In Sandton, most drivers pass a corner without slowing down. In one of Johannesburg’s wealthiest neighborhoods, Rivonia Road and Grayston Drive meet at a bustling, sun-bleached intersection where office buildings and shopping malls typically draw the most attention. However, Sandown High School, a public coeducational institution that has been in operation since 1970 and still operates in the middle of a suburb more known for private education and corporate headquarters than government education, is tucked away behind the commotion of that intersection.
To be honest, it’s a unique location for a public school. Sandton is pricey. The majority of state schools are unable to match the facilities and budgets of the nearby institutions, some of which are independent and some of which are private. Nevertheless, Sandown High continues to operate, employing 40 teachers, serving more than 1,000 students, adhering to the National Senior Certificate curriculum, and reporting a matric pass rate of roughly 73%. That figure is lower than you might anticipate given the school’s location. It is difficult to determine from the outside whether that is a reflection of the school’s student intake, resource limitations, or something more complex. However, it’s a figure to consider.
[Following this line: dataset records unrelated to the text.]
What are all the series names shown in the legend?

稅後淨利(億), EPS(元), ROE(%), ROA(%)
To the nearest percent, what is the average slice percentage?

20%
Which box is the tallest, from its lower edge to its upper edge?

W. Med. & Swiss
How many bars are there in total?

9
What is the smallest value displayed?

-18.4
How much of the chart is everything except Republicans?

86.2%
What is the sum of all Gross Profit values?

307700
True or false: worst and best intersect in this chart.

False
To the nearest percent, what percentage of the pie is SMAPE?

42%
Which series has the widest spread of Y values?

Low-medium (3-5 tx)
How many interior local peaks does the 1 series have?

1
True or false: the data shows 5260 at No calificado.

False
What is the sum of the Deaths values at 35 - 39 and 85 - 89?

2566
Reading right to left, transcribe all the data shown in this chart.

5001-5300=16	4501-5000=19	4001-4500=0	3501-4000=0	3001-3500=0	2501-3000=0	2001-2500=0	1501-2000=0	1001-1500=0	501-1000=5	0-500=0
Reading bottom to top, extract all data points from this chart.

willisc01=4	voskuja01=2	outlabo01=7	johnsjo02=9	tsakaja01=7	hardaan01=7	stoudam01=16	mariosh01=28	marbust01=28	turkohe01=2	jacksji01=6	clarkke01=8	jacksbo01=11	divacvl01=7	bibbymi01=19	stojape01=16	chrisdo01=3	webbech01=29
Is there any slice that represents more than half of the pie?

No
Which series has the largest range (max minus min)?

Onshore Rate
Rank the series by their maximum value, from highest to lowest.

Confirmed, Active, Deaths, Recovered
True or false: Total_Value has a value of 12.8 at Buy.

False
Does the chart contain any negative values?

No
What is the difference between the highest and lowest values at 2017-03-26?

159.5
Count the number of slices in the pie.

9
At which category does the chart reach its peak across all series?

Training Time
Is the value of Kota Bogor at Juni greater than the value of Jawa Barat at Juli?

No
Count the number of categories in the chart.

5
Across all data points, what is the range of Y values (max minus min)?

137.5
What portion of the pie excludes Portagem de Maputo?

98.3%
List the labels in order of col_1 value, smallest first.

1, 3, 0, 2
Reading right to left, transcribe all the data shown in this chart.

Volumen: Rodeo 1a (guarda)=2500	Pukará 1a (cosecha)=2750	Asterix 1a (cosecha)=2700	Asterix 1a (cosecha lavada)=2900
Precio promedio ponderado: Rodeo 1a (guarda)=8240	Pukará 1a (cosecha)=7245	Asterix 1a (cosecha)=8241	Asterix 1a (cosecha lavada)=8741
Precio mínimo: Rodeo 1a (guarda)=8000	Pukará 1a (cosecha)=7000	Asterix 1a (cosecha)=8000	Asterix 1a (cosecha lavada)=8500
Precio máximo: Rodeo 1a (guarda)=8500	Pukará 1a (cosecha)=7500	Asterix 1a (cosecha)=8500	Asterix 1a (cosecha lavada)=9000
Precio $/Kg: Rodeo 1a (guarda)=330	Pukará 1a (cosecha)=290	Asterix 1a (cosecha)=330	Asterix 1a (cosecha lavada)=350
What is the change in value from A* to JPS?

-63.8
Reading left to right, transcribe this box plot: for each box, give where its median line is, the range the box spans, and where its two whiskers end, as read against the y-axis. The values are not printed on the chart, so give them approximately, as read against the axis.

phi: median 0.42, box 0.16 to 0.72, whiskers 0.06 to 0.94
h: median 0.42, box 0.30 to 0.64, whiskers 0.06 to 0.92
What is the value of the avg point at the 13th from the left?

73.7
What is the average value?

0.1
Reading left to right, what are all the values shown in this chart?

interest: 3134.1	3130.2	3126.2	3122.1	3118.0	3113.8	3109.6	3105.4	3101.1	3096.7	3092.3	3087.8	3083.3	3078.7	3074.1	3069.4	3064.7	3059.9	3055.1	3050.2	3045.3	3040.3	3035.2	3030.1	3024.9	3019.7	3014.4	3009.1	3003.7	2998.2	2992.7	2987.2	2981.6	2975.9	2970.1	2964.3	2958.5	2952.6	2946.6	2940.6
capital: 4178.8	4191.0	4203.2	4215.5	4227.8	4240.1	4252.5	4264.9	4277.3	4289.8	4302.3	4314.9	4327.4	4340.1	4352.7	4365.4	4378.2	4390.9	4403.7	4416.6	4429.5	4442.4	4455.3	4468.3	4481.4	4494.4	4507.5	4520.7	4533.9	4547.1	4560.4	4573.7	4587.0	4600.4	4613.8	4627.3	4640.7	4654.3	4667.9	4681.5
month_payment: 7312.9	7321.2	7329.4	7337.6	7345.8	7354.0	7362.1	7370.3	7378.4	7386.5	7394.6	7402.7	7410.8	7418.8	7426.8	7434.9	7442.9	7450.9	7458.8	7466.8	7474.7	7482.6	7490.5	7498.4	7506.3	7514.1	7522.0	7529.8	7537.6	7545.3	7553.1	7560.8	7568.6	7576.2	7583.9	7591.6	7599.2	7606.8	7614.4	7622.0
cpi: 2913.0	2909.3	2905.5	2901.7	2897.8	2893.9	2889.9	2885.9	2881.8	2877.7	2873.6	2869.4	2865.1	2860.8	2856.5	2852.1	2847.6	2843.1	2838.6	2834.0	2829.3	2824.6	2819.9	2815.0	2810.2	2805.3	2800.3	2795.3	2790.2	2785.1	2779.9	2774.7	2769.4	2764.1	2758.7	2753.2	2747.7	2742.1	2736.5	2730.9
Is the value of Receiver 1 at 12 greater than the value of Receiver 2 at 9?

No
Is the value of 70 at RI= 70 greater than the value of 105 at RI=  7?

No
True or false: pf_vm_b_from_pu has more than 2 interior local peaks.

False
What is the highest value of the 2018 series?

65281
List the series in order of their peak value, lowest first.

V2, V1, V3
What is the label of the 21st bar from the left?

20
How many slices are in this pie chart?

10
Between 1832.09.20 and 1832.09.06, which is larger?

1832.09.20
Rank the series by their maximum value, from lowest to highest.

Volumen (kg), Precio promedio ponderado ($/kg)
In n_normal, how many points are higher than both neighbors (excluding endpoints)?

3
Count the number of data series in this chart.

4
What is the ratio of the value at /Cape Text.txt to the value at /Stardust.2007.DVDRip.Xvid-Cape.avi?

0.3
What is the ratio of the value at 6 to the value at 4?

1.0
When Chris Dlamini, the founder of FC Pro Athletico Junior Soccer, returned to the Sandown High grounds in January 2026 with something to prove, the school reentered the local discourse. The excitement of the 2010 FIFA World Cup gave 41-year-old Dlamini the impetus to start his youth academy in 2009. The academy was silent for years after the school added more classrooms and utilized the soccer field for construction overflow. It seems as though Dlamini has been considering this moment for a long time as he returns to those same grounds and reintroduces himself to the Sandton community with a kind of deliberate calm.

His argument is straightforward but unsettling. Too many kids are being discouraged from playing football, not because they aren’t talented, but rather because adults have made the game more about the aspirations of adults than it is about the enjoyment of kids. Dlamini believes that high dropout rates, early talent labeling, and costly training programs for children who are hardly teenagers are all signs of a system that is subtly undermining something significant. “Too often, children are pushed into rigid systems where winning, labels like elite, and adult ambition take priority over enjoyment and development,” he said. Many Sandton parents who pay hefty tuition to get their kids into prestigious academies might object to that. However, the statistics on South African football’s youth dropout rates indicate that Dlamini is making a valid point.
Under Dlamini, FC Pro Athletico’s strategy is based on a different priority: let kids enjoy the game first, and let development come from that enjoyment. It sounds clear. When put simply, the majority of things that are actually challenging to accomplish sound simple. Maintaining that balance is difficult when every aspect of youth sports, including school competitions, parental expectations, and commercial academies, pulls in the opposite direction. The field at Sandown High School, which has been reopened for his sessions, serves as a test to see if that philosophy can withstand interaction with the real world.
Inequality is evident everywhere in the district where the school is located. Nearby private schools charge tuition that is far higher than what the majority of South African families make each year. A difficult-to-define middle ground is occupied by Sandown High, a fee-paying public school without boarding facilities. In a suburb that is still, in many respects, figuring out what it wants to be, it serves a truly diverse student body. The school has been in operation for fifty-five years. Refiloe Mpakanyane, a journalist and radio host, is at least one prominent media personality that it has produced. As recently as the Class of 2025 graduation cycle, the school’s media team printed the motto, Mihi Cura Futuri, which roughly translates to “My care is for the future.” A Wikipedia stub and a pass rate don’t fully address the question of whether the institution actually upholds that motto, especially for students from underprivileged backgrounds.